- **What is being asked**:
Search the records below for "horor" and copy every line it turns up in.
• • •
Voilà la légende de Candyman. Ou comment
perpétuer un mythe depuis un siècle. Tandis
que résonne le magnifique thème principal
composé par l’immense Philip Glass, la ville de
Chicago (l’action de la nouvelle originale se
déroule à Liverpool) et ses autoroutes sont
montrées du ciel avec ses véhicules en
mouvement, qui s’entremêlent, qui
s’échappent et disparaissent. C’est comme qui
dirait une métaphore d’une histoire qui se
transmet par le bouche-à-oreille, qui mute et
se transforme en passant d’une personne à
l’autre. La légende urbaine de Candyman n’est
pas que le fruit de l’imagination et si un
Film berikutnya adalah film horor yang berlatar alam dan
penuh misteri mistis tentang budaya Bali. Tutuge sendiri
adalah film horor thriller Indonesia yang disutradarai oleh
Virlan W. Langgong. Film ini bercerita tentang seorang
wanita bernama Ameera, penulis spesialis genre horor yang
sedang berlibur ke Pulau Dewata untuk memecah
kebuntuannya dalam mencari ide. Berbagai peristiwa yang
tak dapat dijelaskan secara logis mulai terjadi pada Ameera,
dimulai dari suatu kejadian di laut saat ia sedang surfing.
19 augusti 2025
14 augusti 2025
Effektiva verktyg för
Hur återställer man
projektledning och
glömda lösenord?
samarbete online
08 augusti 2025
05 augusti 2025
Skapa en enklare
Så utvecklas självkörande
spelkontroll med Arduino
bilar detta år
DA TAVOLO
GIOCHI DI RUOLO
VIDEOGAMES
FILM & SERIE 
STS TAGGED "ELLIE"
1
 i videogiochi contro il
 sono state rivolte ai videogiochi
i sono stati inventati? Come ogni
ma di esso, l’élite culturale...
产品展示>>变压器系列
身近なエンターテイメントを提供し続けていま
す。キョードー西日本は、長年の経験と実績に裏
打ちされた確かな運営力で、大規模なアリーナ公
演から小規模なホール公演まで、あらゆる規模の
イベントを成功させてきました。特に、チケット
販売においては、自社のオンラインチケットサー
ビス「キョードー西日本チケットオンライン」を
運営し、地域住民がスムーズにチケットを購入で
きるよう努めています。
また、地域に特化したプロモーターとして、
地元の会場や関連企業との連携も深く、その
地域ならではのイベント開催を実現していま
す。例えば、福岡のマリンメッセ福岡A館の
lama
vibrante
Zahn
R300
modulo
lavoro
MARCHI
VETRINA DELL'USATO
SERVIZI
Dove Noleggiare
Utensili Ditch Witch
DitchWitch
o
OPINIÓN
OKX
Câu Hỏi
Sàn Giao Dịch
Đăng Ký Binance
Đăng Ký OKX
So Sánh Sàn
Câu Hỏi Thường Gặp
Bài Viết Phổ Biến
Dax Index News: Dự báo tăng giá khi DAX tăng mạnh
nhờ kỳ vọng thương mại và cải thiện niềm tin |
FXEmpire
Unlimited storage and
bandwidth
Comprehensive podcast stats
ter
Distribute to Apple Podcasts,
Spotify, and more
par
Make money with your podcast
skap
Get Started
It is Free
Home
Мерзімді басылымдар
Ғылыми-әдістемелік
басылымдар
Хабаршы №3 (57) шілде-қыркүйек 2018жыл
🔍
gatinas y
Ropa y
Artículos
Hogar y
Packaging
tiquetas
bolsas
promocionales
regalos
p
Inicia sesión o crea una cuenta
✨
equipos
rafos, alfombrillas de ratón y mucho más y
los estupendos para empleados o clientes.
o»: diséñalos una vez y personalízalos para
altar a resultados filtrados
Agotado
• • •
- **Output below**:
Film berikutnya adalah film horor yang berlatar alam dan
adalah film horor thriller Indonesia yang disutradarai oleh
wanita bernama Ameera, penulis spesialis genre horor yang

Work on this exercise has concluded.